For further information, please contact:
Øystein Soug, Chief Executive Officer
Email: soug@oncoinvent.com
Tore Kvam, Chief Financial Officer
Email: kvam@oncoinvent.com
Important information
The release is not for publication or distribution, in whole or in part directly
or indirectly, in or into Australia, Canada, Japan or the United States
(including its territories and possessions, any state of the United States and
the District of Columbia). This release is an announcement issued pursuant to
legal information obligations. It is issued for information purposes only, and
does not constitute or form part of any offer or solicitation to purchase or
subscribe for securities, in the United States or in any other jurisdiction. The
securities mentioned herein have not been, and will not be, registered under the
United States Securities Act of 1933, as amended (the "US Securities Act"). The
securities may not be offered or sold in the United States except pursuant to an
exemption from the registration requirements of the US Securities Act.
The Company does not intend to register any portion of the offering of the
securities in the United States or to conduct a public offering of the
securities in the United States. Copies of this announcement are not being made
and may not be distributed or sent into Australia, Canada, Japan or the United
States.
This announcement is an advertisement and is not a prospectus for the purposes
of Regulation (EU) 2017/1129 of the European Parliament and of the Council of 14
June 2017 on prospectuses to be published when securities are offered to the
public or admitted to trading on a regulated market, and repealing Directive
2003/71/EC (as amended) as implemented in any Member State.

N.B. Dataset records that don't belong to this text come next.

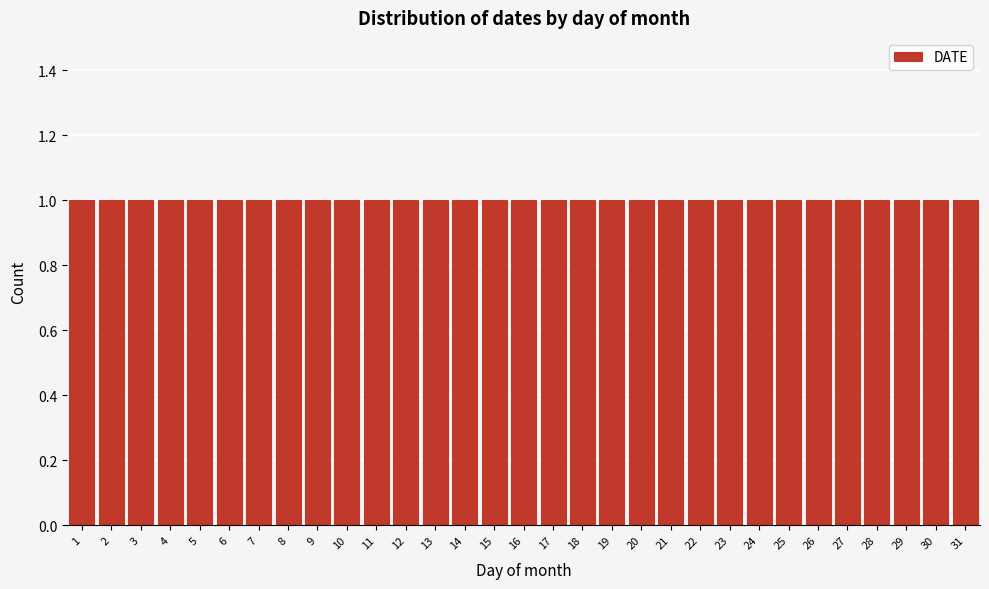

Reading left to right, transcribe this chart: for each bar, give the range it covers on the x-axis and its height. The values are not printed on the chart, so give them approximately, as read against the axis.

0.5 to 1.5: 1
1.5 to 2.5: 1
2.5 to 3.5: 1
3.5 to 4.5: 1
4.5 to 5.5: 1
5.5 to 6.5: 1
6.5 to 7.5: 1
7.5 to 8.5: 1
8.5 to 9.5: 1
9.5 to 10.5: 1
10.5 to 11.5: 1
11.5 to 12.5: 1
12.5 to 13.5: 1
13.5 to 14.5: 1
14.5 to 15.5: 1
15.5 to 16.5: 1
16.5 to 17.5: 1
17.5 to 18.5: 1
18.5 to 19.5: 1
19.5 to 20.5: 1
20.5 to 21.5: 1
21.5 to 22.5: 1
22.5 to 23.5: 1
23.5 to 24.5: 1
24.5 to 25.5: 1
25.5 to 26.5: 1
26.5 to 27.5: 1
27.5 to 28.5: 1
28.5 to 29.5: 1
29.5 to 30.5: 1
30.5 to 31.5: 1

The issue, subscription or purchase of shares in the Company is subject to
specific legal or regulatory restrictions in certain jurisdictions. Neither the
Company nor the Managers assume any responsibility in the event there is a
violation by any person of such restrictions. The distribution of this release
may in certain jurisdictions be restricted by law. Persons into whose possession
this release comes should inform themselves about and observe any such
restrictions. Any failure to comply with these restrictions may constitute a
violation of the securities laws of any such jurisdiction. The Managers are
acting for the Company and no one else in connection with the Subsequent
Offering and will not be responsible to anyone other than the Company providing
the protections afforded to their respective clients or for providing advice in
relation to the Subsequent Offering and/or any other matter referred to in this
release.
Forward-looking statements: This release and any materials distributed in
connection with this release may contain certain forward-looking statements. By
their nature, forward-looking statements involve risk and uncertainty because
they reflect the Company's current expectations and assumptions as to future
events and circumstances that may not prove accurate. A number of material
factors could cause actual results and developments to differ materially from
those expressed or implied by these forward-looking statements.